AIM OF THE EXERCISE »
Type out the data again. Keep every line exactly the same.

PROVIDED RECORDS »

↓

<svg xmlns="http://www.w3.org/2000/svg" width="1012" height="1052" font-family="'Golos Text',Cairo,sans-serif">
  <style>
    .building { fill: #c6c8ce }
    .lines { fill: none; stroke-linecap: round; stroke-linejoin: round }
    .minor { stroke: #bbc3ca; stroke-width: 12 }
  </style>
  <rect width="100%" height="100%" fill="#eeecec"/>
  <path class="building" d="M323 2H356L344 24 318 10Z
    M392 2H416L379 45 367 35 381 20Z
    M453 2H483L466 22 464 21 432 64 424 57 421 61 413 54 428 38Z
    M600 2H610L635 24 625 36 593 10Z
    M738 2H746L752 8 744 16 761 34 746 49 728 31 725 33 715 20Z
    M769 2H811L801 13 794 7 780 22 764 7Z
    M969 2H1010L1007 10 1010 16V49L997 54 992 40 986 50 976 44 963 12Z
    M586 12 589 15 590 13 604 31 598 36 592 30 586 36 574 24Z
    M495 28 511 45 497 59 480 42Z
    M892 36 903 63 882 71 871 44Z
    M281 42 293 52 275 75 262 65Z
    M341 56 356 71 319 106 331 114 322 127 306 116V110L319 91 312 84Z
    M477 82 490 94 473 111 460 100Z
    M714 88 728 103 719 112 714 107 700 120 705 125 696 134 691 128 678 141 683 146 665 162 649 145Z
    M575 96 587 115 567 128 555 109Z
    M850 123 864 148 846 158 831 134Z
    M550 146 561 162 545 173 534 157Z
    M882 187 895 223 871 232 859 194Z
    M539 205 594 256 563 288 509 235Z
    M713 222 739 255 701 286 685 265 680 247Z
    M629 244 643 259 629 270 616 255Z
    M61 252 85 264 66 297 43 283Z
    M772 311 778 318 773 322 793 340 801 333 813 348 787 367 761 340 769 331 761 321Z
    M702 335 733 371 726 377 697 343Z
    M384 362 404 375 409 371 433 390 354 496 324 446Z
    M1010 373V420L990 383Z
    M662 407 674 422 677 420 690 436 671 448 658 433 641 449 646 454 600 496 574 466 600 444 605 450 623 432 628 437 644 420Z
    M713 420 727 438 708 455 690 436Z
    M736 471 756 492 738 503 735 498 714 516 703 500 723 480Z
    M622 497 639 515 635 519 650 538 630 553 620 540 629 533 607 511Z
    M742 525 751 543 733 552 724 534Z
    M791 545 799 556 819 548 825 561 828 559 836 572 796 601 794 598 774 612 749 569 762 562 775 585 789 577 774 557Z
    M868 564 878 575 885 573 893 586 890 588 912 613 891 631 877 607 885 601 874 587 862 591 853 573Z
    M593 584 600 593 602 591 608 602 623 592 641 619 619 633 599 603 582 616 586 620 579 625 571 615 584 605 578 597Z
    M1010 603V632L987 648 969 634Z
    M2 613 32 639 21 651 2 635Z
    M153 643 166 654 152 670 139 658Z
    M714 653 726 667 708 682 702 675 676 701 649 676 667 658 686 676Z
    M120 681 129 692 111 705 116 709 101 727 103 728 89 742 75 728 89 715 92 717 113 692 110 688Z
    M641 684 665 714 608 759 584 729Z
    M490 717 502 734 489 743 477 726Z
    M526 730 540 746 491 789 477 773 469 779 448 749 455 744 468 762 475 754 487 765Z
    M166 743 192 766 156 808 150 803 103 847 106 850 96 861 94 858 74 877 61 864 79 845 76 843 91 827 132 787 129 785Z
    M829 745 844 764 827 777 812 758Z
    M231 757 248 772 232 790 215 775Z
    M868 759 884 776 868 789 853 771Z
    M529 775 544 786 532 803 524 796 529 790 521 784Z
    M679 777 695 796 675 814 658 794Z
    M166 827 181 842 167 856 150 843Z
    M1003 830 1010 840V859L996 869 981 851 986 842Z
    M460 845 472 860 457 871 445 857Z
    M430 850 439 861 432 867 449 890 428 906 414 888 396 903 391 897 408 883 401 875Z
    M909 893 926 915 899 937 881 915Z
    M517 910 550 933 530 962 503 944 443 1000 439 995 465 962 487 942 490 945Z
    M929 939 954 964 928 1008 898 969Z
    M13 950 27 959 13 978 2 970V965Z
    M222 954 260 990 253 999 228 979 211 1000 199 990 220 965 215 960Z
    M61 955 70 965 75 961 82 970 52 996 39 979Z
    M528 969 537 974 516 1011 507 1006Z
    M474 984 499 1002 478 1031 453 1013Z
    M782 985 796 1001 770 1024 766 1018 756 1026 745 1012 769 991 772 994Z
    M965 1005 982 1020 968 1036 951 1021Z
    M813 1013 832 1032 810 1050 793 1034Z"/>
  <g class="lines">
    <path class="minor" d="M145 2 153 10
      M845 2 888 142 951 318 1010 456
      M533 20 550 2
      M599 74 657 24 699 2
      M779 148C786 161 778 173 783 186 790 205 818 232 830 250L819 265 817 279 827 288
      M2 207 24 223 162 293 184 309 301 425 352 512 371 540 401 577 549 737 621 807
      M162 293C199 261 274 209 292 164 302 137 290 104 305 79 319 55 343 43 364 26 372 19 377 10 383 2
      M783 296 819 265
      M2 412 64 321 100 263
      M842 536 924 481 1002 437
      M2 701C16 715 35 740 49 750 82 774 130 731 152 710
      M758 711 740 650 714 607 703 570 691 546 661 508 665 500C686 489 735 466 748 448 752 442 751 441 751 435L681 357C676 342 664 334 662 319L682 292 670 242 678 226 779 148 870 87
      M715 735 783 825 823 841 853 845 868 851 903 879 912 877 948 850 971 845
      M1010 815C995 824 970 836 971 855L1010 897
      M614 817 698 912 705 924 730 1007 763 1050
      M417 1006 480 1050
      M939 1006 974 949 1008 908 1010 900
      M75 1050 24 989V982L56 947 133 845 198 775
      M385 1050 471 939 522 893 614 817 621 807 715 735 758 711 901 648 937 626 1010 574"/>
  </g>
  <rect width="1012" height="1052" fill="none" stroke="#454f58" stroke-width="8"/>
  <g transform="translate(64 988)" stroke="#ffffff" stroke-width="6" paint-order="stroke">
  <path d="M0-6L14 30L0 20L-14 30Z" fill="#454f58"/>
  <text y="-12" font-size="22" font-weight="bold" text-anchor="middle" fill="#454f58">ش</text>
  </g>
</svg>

↑

REPLY TO THE TASK »
<svg xmlns="http://www.w3.org/2000/svg" width="1012" height="1052" font-family="'Golos Text',Cairo,sans-serif">
  <style>
    .building { fill: #c6c8ce }
    .lines { fill: none; stroke-linecap: round; stroke-linejoin: round }
    .minor { stroke: #bbc3ca; stroke-width: 12 }
  </style>
  <rect width="100%" height="100%" fill="#eeecec"/>
  <path class="building" d="M323 2H356L344 24 318 10Z
    M392 2H416L379 45 367 35 381 20Z
    M453 2H483L466 22 464 21 432 64 424 57 421 61 413 54 428 38Z
    M600 2H610L635 24 625 36 593 10Z
    M738 2H746L752 8 744 16 761 34 746 49 728 31 725 33 715 20Z
    M769 2H811L801 13 794 7 780 22 764 7Z
    M969 2H1010L1007 10 1010 16V49L997 54 992 40 986 50 976 44 963 12Z
    M586 12 589 15 590 13 604 31 598 36 592 30 586 36 574 24Z
    M495 28 511 45 497 59 480 42Z
    M892 36 903 63 882 71 871 44Z
    M281 42 293 52 275 75 262 65Z
    M341 56 356 71 319 106 331 114 322 127 306 116V110L319 91 312 84Z
    M477 82 490 94 473 111 460 100Z
    M714 88 728 103 719 112 714 107 700 120 705 125 696 134 691 128 678 141 683 146 665 162 649 145Z
    M575 96 587 115 567 128 555 109Z
    M850 123 864 148 846 158 831 134Z
    M550 146 561 162 545 173 534 157Z
    M882 187 895 223 871 232 859 194Z
    M539 205 594 256 563 288 509 235Z
    M713 222 739 255 701 286 685 265 680 247Z
    M629 244 643 259 629 270 616 255Z
    M61 252 85 264 66 297 43 283Z
    M772 311 778 318 773 322 793 340 801 333 813 348 787 367 761 340 769 331 761 321Z
    M702 335 733 371 726 377 697 343Z
    M384 362 404 375 409 371 433 390 354 496 324 446Z
    M1010 373V420L990 383Z
    M662 407 674 422 677 420 690 436 671 448 658 433 641 449 646 454 600 496 574 466 600 444 605 450 623 432 628 437 644 420Z
    M713 420 727 438 708 455 690 436Z
    M736 471 756 492 738 503 735 498 714 516 703 500 723 480Z
    M622 497 639 515 635 519 650 538 630 553 620 540 629 533 607 511Z
    M742 525 751 543 733 552 724 534Z
    M791 545 799 556 819 548 825 561 828 559 836 572 796 601 794 598 774 612 749 569 762 562 775 585 789 577 774 557Z
    M868 564 878 575 885 573 893 586 890 588 912 613 891 631 877 607 885 601 874 587 862 591 853 573Z
    M593 584 600 593 602 591 608 602 623 592 641 619 619 633 599 603 582 616 586 620 579 625 571 615 584 605 578 597Z
    M1010 603V632L987 648 969 634Z
    M2 613 32 639 21 651 2 635Z
    M153 643 166 654 152 670 139 658Z
    M714 653 726 667 708 682 702 675 676 701 649 676 667 658 686 676Z
    M120 681 129 692 111 705 116 709 101 727 103 728 89 742 75 728 89 715 92 717 113 692 110 688Z
    M641 684 665 714 608 759 584 729Z
    M490 717 502 734 489 743 477 726Z
    M526 730 540 746 491 789 477 773 469 779 448 749 455 744 468 762 475 754 487 765Z
    M166 743 192 766 156 808 150 803 103 847 106 850 96 861 94 858 74 877 61 864 79 845 76 843 91 827 132 787 129 785Z
    M829 745 844 764 827 777 812 758Z
    M231 757 248 772 232 790 215 775Z
    M868 759 884 776 868 789 853 771Z
    M529 775 544 786 532 803 524 796 529 790 521 784Z
    M679 777 695 796 675 814 658 794Z
    M166 827 181 842 167 856 150 843Z
    M1003 830 1010 840V859L996 869 981 851 986 842Z
    M460 845 472 860 457 871 445 857Z
    M430 850 439 861 432 867 449 890 428 906 414 888 396 903 391 897 408 883 401 875Z
    M909 893 926 915 899 937 881 915Z
    M517 910 550 933 530 962 503 944 443 1000 439 995 465 962 487 942 490 945Z
    M929 939 954 964 928 1008 898 969Z
    M13 950 27 959 13 978 2 970V965Z
    M222 954 260 990 253 999 228 979 211 1000 199 990 220 965 215 960Z
    M61 955 70 965 75 961 82 970 52 996 39 979Z
    M528 969 537 974 516 1011 507 1006Z
    M474 984 499 1002 478 1031 453 1013Z
    M782 985 796 1001 770 1024 766 1018 756 1026 745 1012 769 991 772 994Z
    M965 1005 982 1020 968 1036 951 1021Z
    M813 1013 832 1032 810 1050 793 1034Z"/>
  <g class="lines">
    <path class="minor" d="M145 2 153 10
      M845 2 888 142 951 318 1010 456
      M533 20 550 2
      M599 74 657 24 699 2
      M779 148C786 161 778 173 783 186 790 205 818 232 830 250L819 265 817 279 827 288
      M2 207 24 223 162 293 184 309 301 425 352 512 371 540 401 577 549 737 621 807
      M162 293C199 261 274 209 292 164 302 137 290 104 305 79 319 55 343 43 364 26 372 19 377 10 383 2
      M783 296 819 265
      M2 412 64 321 100 263
      M842 536 924 481 1002 437
      M2 701C16 715 35 740 49 750 82 774 130 731 152 710
      M758 711 740 650 714 607 703 570 691 546 661 508 665 500C686 489 735 466 748 448 752 442 751 441 751 435L681 357C676 342 664 334 662 319L682 292 670 242 678 226 779 148 870 87
      M715 735 783 825 823 841 853 845 868 851 903 879 912 877 948 850 971 845
      M1010 815C995 824 970 836 971 855L1010 897
      M614 817 698 912 705 924 730 1007 763 1050
      M417 1006 480 1050
      M939 1006 974 949 1008 908 1010 900
      M75 1050 24 989V982L56 947 133 845 198 775
      M385 1050 471 939 522 893 614 817 621 807 715 735 758 711 901 648 937 626 1010 574"/>
  </g>
  <rect width="1012" height="1052" fill="none" stroke="#454f58" stroke-width="8"/>
  <g transform="translate(64 988)" stroke="#ffffff" stroke-width="6" paint-order="stroke">
  <path d="M0-6L14 30L0 20L-14 30Z" fill="#454f58"/>
  <text y="-12" font-size="22" font-weight="bold" text-anchor="middle" fill="#454f58">ش</text>
  </g>
</svg>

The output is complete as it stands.